Filter the records for "ฒนาพาน" and keep each line that has it.
+++
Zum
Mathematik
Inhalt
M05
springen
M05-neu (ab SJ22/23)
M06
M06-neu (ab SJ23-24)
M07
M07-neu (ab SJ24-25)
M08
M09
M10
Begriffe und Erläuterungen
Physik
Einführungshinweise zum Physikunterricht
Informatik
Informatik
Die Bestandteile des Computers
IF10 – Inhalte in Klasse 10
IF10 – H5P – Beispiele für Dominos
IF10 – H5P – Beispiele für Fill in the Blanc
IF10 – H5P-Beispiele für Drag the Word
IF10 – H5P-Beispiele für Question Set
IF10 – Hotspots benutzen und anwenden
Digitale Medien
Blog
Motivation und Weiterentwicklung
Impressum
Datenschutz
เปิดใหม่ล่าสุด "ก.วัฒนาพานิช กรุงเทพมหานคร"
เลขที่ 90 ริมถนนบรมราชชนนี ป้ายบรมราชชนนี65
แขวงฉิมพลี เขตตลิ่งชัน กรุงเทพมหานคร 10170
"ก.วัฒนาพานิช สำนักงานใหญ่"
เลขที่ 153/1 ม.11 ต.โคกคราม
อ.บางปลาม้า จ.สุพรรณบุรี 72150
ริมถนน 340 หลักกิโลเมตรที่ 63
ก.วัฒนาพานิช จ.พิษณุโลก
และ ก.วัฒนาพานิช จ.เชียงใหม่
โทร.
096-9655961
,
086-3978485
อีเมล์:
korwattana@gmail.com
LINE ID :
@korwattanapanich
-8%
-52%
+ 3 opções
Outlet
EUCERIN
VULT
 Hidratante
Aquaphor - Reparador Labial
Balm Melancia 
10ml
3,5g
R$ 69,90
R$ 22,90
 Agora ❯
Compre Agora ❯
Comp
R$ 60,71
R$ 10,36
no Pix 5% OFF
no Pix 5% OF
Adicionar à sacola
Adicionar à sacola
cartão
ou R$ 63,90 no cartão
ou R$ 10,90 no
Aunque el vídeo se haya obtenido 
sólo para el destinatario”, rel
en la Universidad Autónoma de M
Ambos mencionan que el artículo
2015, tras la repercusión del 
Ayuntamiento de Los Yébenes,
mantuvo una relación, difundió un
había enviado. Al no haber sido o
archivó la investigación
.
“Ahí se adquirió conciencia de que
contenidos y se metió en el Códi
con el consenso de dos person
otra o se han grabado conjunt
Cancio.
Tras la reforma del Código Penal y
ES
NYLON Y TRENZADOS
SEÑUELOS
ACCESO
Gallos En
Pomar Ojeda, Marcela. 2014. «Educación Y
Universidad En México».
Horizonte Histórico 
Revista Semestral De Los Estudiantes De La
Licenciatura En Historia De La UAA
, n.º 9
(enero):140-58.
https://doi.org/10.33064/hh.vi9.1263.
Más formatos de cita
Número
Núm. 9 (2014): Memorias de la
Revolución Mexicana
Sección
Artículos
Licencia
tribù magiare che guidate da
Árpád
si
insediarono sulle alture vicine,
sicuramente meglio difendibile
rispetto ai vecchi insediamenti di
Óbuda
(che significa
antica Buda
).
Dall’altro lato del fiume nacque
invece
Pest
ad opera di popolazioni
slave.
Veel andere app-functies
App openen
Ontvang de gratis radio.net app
+++
### Written response
เปิดใหม่ล่าสุด "ก.วัฒนาพานิช กรุงเทพมหานคร"
"ก.วัฒนาพานิช สำนักงานใหญ่"
ก.วัฒนาพานิช จ.พิษณุโลก
และ ก.วัฒนาพานิช จ.เชียงใหม่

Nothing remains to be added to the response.